In einer besondern Gärtnerei, die ganz weit draußen ihr Gewächshäuser und Baumschule hatte, gab es auch besondere Pflanzen. Und besonders hübsche Dahlien.
Wenn ein normaler Mensch vorbeikam, konnte er - für einen Spottpreis, der so niedrig wart, dass viele sich fragten, ob sie geklaute Waren kauften oder solche, die schon vorm Einsetzen in den eigenen Garten vergehen - wunderbare Stauden, Kräuter, Büsche und Bäume kaufen. Die Bäume waren der absolute Geheimtipp.

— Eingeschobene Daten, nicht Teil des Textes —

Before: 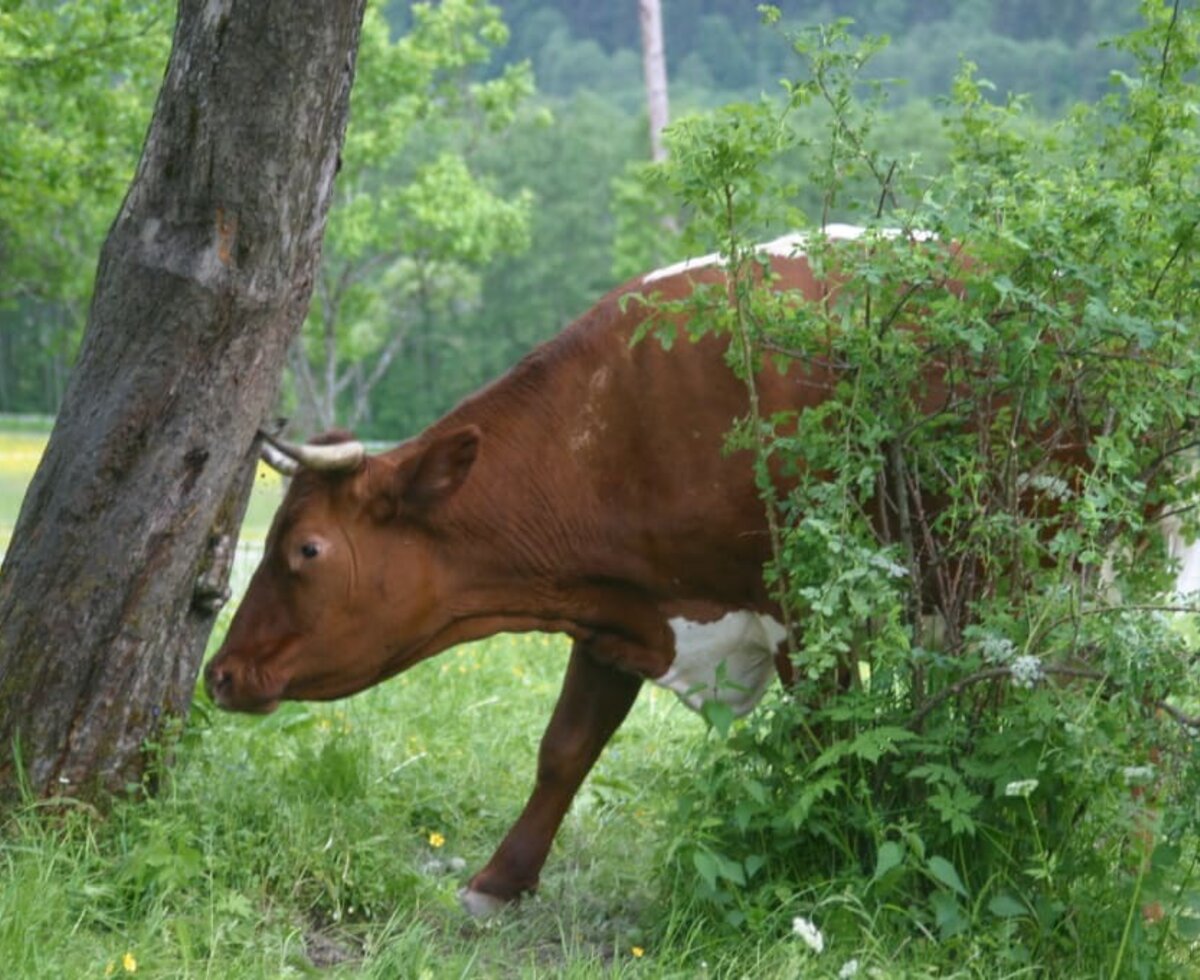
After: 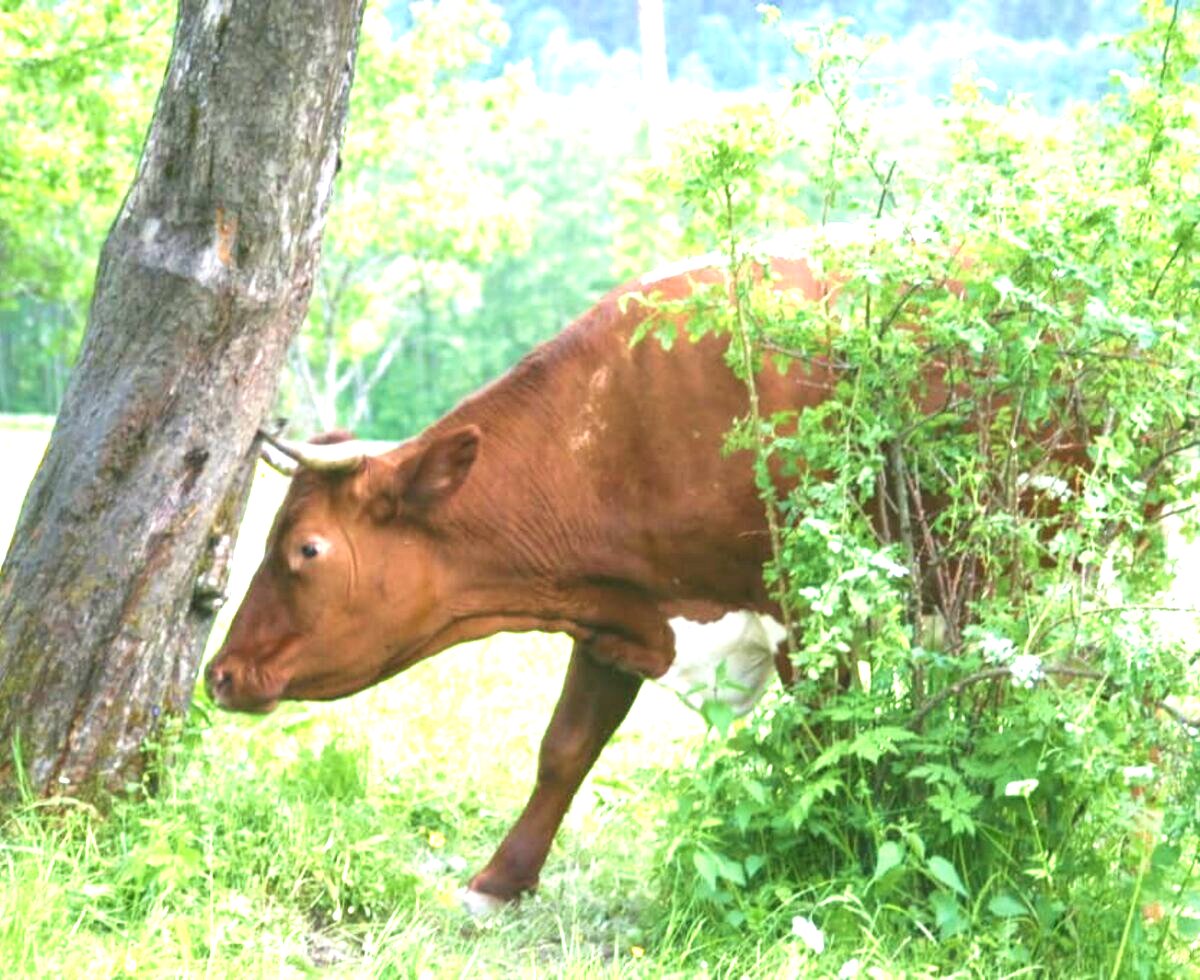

Aber das war nicht die Hauptaufgabe der Gärtnerei. Ihre eigentliche Klientel ware die Wesen, die sich nur bei besonderen Mondkonstellationen aus der Zwischenwelt hervorwagten. Elfen, Zwerge, Werwölfe, Einhörner, Hexen, Zauberer und - Dämonen.
Eines Tages kam ein mächtiger Dämon vorbei und bestellte für die Hochzeit seiner einzigen Tochter sechshundertsechsundsechzig Vielfarb-Bäume. Die waren dafür bekannt, dass sie im Herbst eine besonders schöne Färbung bekamen, hauptsächlich blutrot, der Lieblingsfarbe der Dämonentochter, aber auch gelb, orange gelbgrün, hellbraun - das ganze Spektrum des Herbstes.
Wenn die Sonne passend darauf schien, sah es so aus, als würden sie brennen oder ein goldenes Haupt haben. Im Licht des Höllenfeuers würde das ebenso sein. Ausprobiert hatte das niemand.
Die Gärtnerei konnte nicht anders, als zu liefern, obwohl sich die Inhaber nicht sehr wohl dabei fühlten. Es war so schön friedlich gewesen, sie hatten gerade eben erst eine neue Sorte Dahlien gezüchtet. Aber dem mächtigen Dämon konnte man schlecht seinen Auftrag verweigern.
Also lieferten sie Anfang des Jahres die sechshundertsechsundsechzig Vielfarb-Bäume, pflanzten sie - das war eine abenteuerliche Geschichte für sich, allein die Fahrt hinab! - und ließen ihren verwegensten Gärtner in der Hölle, damit er sich um die Bäumchen kümmerte und ihnen ja nichts geschah.
Im Frühherbst kehrte er zurück in die Gärtnerei. Er sah erschöpft aus, sein Bart war angesengt, unter seinen Augen lagen tiefviolette Schatten. Ihm folgte ein Werwolf, mit dem er sich angefreundet hatte. Zuerst freuten sich die Leute aus der Gärtnerei, doch dann wurde es schnell still.
"Die Blätter bekommen keine Farbe. Das Höllenklima hat ihnen nicht genug Sonnenlicht gegeben. In drei Wochen ist die Hochzeit und wenn sie dann nicht bunt sind, sind wir alle tot!"
Sie überlegten, was zu tun sein. Fliehen war keine Option, ein Höllenfürst würde sie überall finden. Schließlich kramte der Sohn der Gärtner seinen Malkasten hervor.
"Dann malen wir die Blätter eben an."
Alle lachten verzweifelt, doch schließlich machten sie sich auf den Weg, nachdem sie riesige Töpfe mit Farbe angerührt hatten. Ihr treues Pferd und ihr tapferer Esel hatten ordentlich zu schleppen. Und sie gingen nicht allein, da hätten sie die Aufgabe auch niemals bewältigen können.
Den Gärtnern folgten alle Würmer, Schnecken, Käfer, Tausendfüßler, Schmetterlinge, Wühlmäuse, Spinnen, Fliegen und alle anderen ganz kleinen und etwas größeren Tiere, die in der Gärtnerei lebten, um ihnen zu helfen.
Als die Tochter des Fürsten - eine wahrhaft höllische Schönheit - durch den bunten Wald schritt, um sich mit ihrem Bräutigam zu treffen, erfreute sie sich an der Buntheit der Blätter. Sie war so entzückt, dass sie ihren Vater bat, noch weitere von diesen wundervollen Bäumchen zu pflanzen.
Aber der konnte die Gärtnerei nicht mehr finden.
Und deswegen ist es so verflixt schwierig, schöne Dahlien zu bekommen.